Using vbulletin bridge.
nasium did you find out the solution for the [ajax= => 0 vbulletin adds?
douglaswarnold – check the documentation for your ftp client, it’s (sort of) basic ftp/file permissions stuff you should learn about to admin your site. Plenty to find on Google too.
I have tried I don’t know how many hours to get this to work. After much googling, experimenting, and looking at logs and headers, I know that getting redirected to the login page–you don’t need to actually login–will disable supercache. That’s because a cookie named wordpress_test_cookie with the value WP Cookie check is created, and because the url for the login page has a query string, that is, it looks like domain/blog/wp-login.php?redirect_to=http%3A%2F%2Fdomain etc. (the ?redirect makes supercache think that the site isn’t using pretty permalinks) This redirect happens each time you go to blog/wp-admin, for example, when you’re not already logged in.

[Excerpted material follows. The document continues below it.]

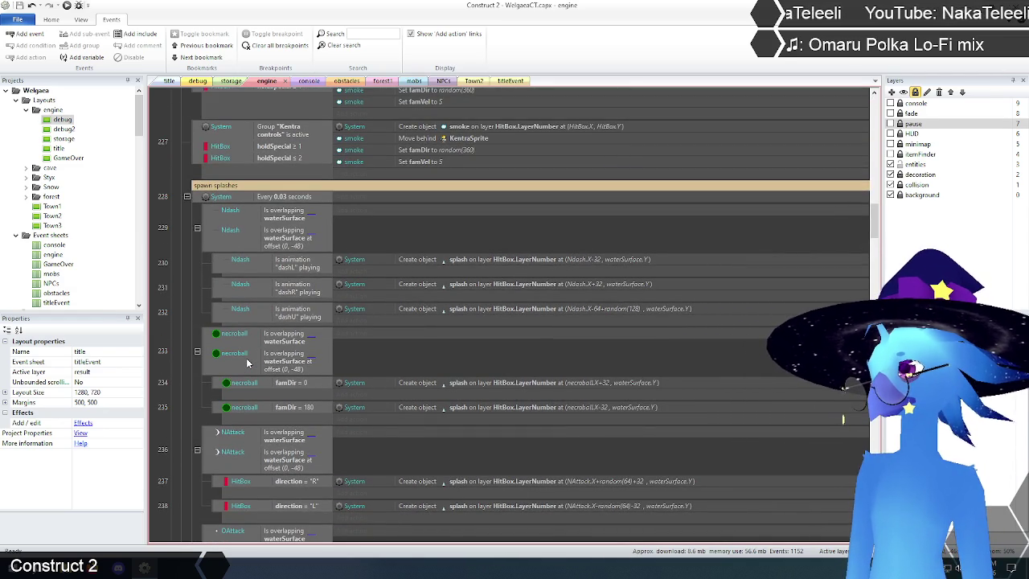
scroll(682, 245, "up", 2)
left_click_drag(873, 219, 873, 125)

if I make sure I never attempt to login, pages do get cached but unfortunately, when I check the header for a cached page, it always includes this header: WP-Cache Served supercache file from PHP
As I understand it, this indicates something is still not right. Documentation says something about rewrite rules, but those are correct. This is about as frustrating an exercise as I’ve had in a long time. I suppose I should just accept that it probably works no worse that WP-Cache, but I sure would like an explanation or solution.
yitwail – it will still cache using wp-cache which for most people is just as fast as supercached pages.